Table 1 Tropical trends for deep-layer temperatures for 1 December 1978 to 1 December 2002

Trend discrepancies, and root-mean-square values, are smaller when Tfjws is compared with 1,000–100-hPa temperatures (T1,000–100), with less evidence of systematic bias (Table 1). This is probably because of the form of the effective weighting function. However, there still exist differences of −0.01 to 0.02 K per decade between T1,000–100 and Tfjws trends — about 10% of the observed surface tropical warming.

Average tropospheric temperature trends derived from an ensemble of coupled atmosphere–ocean model simulations are similar to those in the atmosphere-only case (Table 1). However, tropospheric trend ranges in the coupled simulations are larger than the atmosphere-only case and so are consistent with that estimated from one processing of the MSU record3. This demonstrates that ignoring observed changes in sea surface temperature leads to a weaker test of model–data consistency.

We re-estimated the channel-2 and -4 coefficients of Fu et al.6 using HadRT2.1s (ref. 4), rather than the radiosonde data set of ref. 5. Our coefficients differ from those of Fu et al. and are sensitive to the choice of training period, with a total uncertainty of the order of 10% for global and tropical coefficients, corresponding to a trend uncertainty of 0.01 to 0.02 K per decade.

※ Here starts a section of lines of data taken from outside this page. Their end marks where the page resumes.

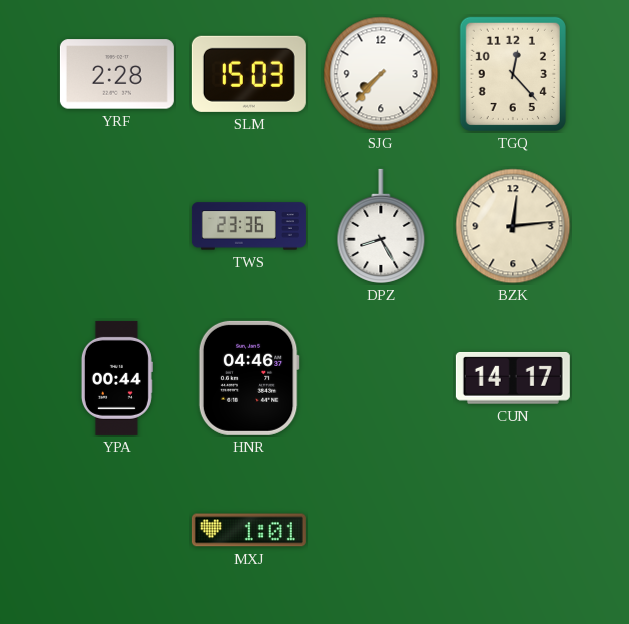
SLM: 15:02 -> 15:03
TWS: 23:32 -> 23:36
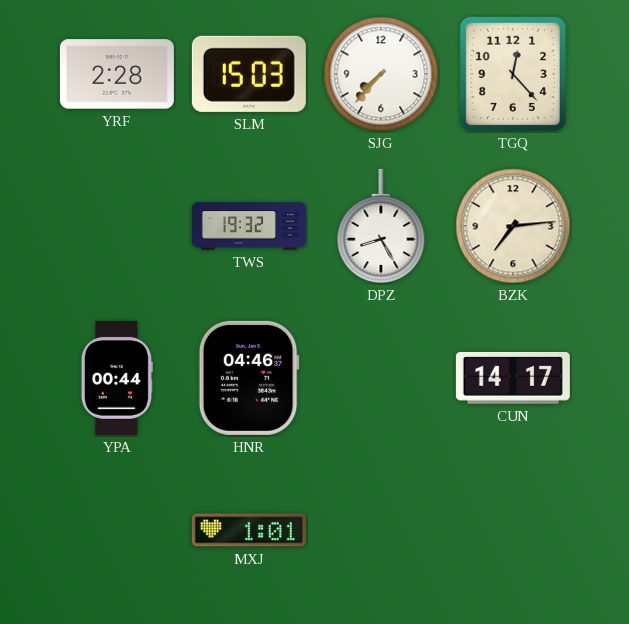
TWS: 23:36 -> 19:32
BZK: 12:14 -> 7:14
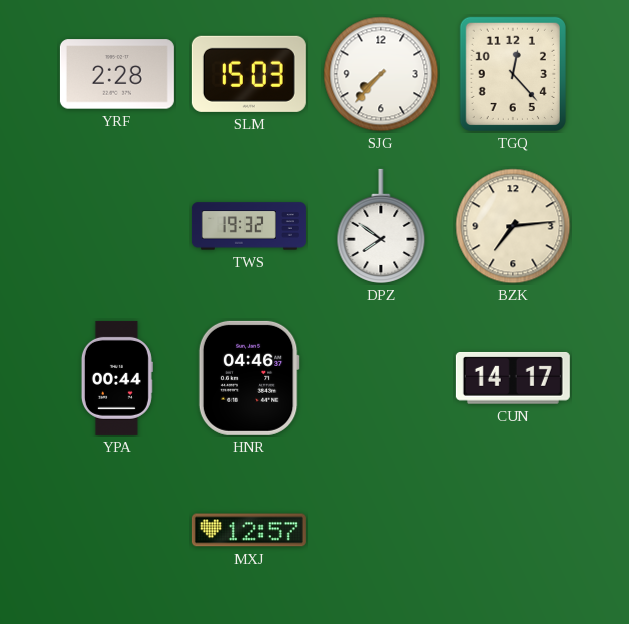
DPZ: 8:25 -> 7:51
MXJ: 1:01 -> 12:57
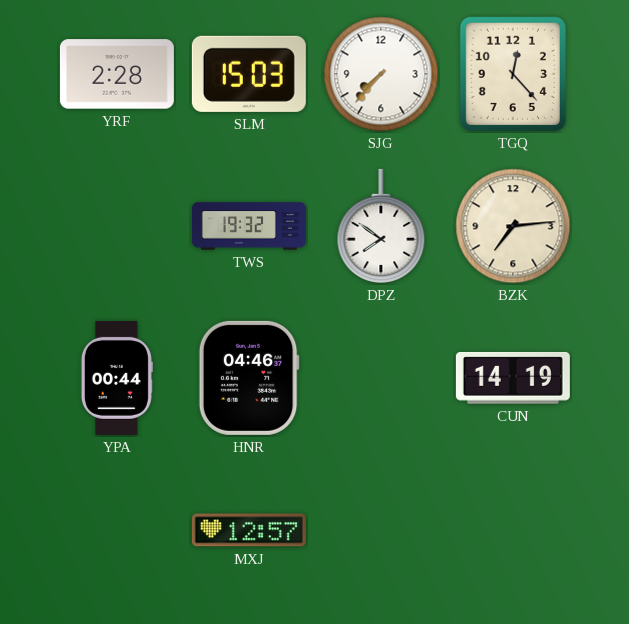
CUN: 14:17 -> 14:19
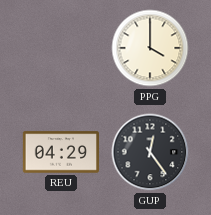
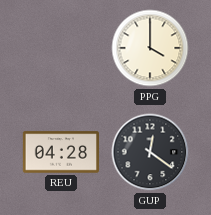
REU: 04:29 -> 04:28
GUP: 12:24 -> 12:21
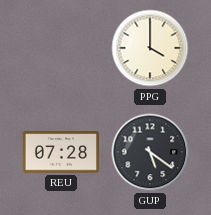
REU: 04:28 -> 07:28
GUP: 12:21 -> 5:21
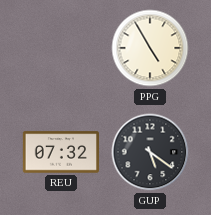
PPG: 4:00 -> 4:55
REU: 07:28 -> 07:32
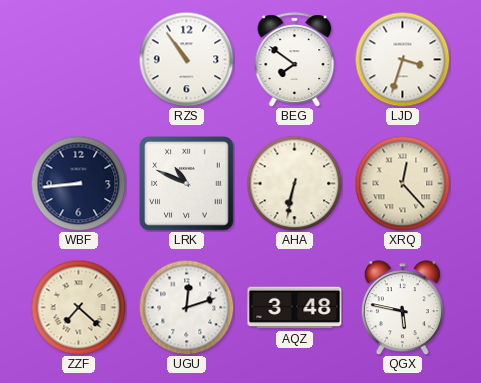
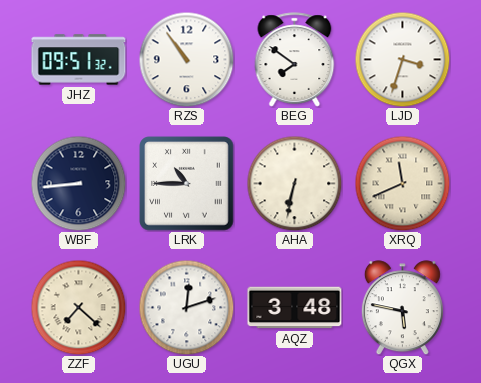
JHZ: none -> 09:51
LRK: 10:49 -> 10:45
XRQ: 12:23 -> 11:41
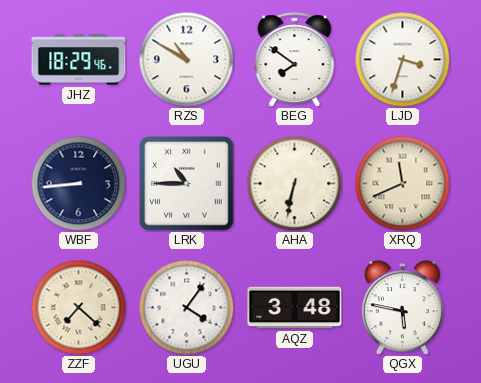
JHZ: 09:51 -> 18:29
RZS: 10:54 -> 10:50
UGU: 12:12 -> 4:06
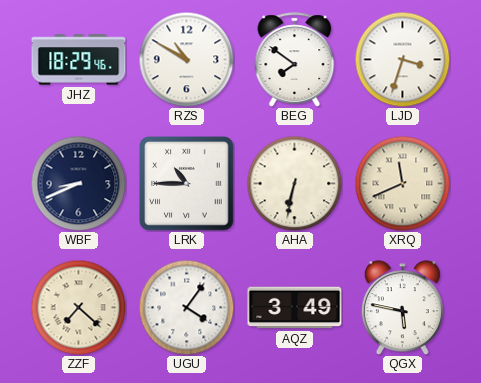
WBF: 8:44 -> 8:41
AQZ: 3:48 -> 3:49
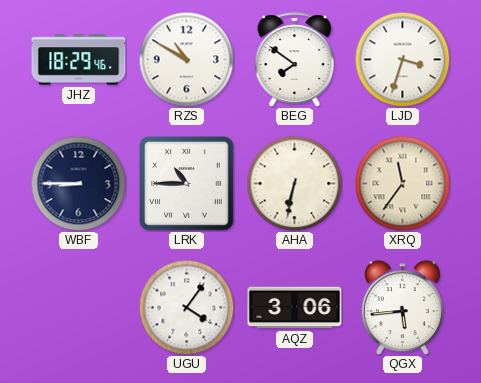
WBF: 8:41 -> 8:45
XRQ: 11:41 -> 11:36
ZZF: 7:22 -> none
AQZ: 3:49 -> 3:06
QGX: 5:47 -> 5:44
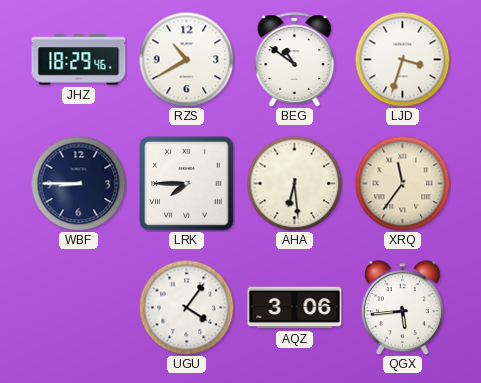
RZS: 10:50 -> 10:40
BEG: 7:51 -> 10:51
LRK: 10:45 -> 7:45
AHA: 6:32 -> 6:29
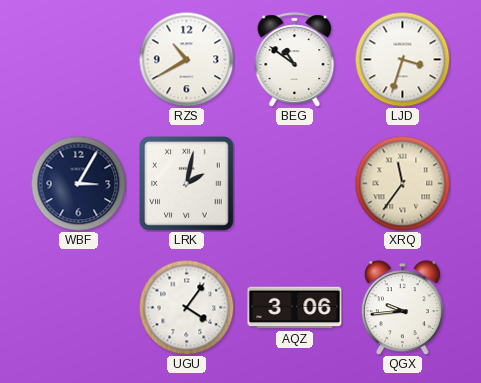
JHZ: 18:29 -> none
WBF: 8:45 -> 3:05
LRK: 7:45 -> 2:02
AHA: 6:29 -> none
QGX: 5:44 -> 9:44
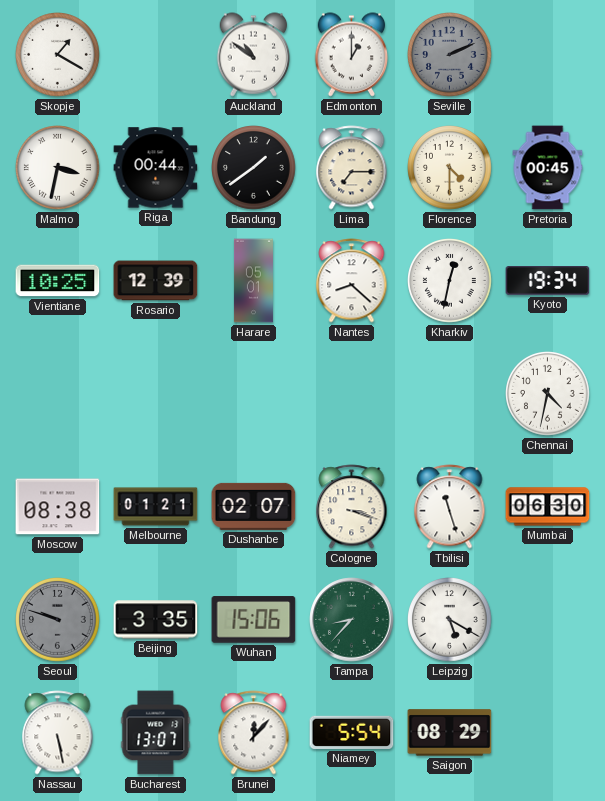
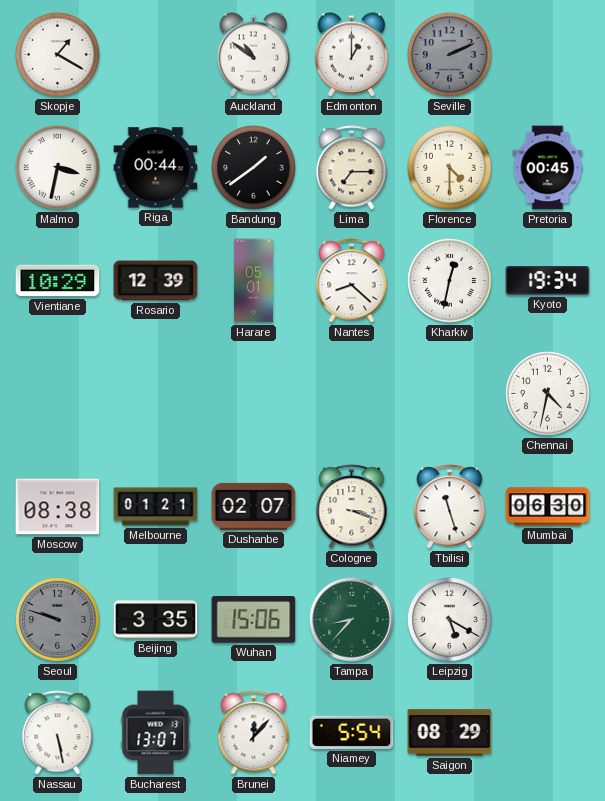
Vientiane: 10:25 -> 10:29
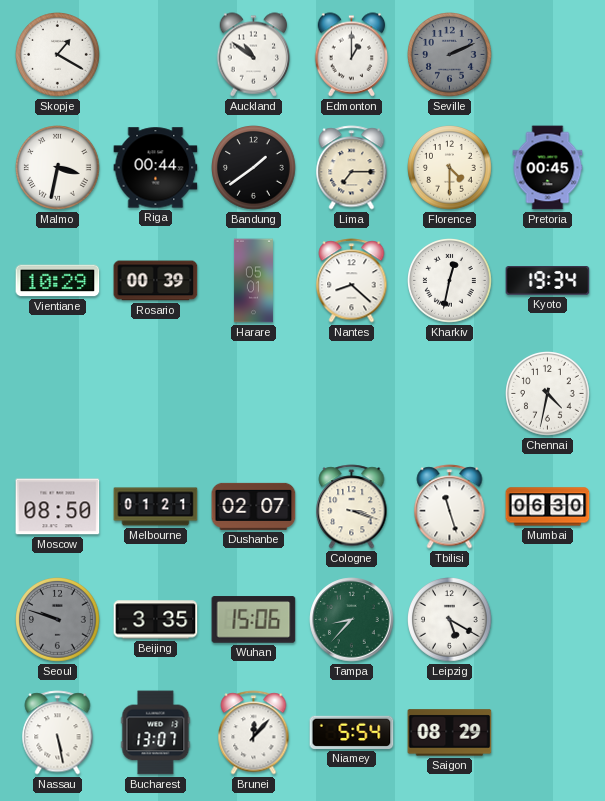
Rosario: 12:39 -> 00:39
Moscow: 08:38 -> 08:50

Although the approach of Fu et al. is novel, independent data indicate that it contains significant uncertainty. HadAM3 and the GISS model12 forced with observed sea surface temperatures and forcing reconstructions show significantly greater warming than all ‘observed’ data sets. To resolve differences between models and observations requires good experimental design and process-based studies using physical understanding.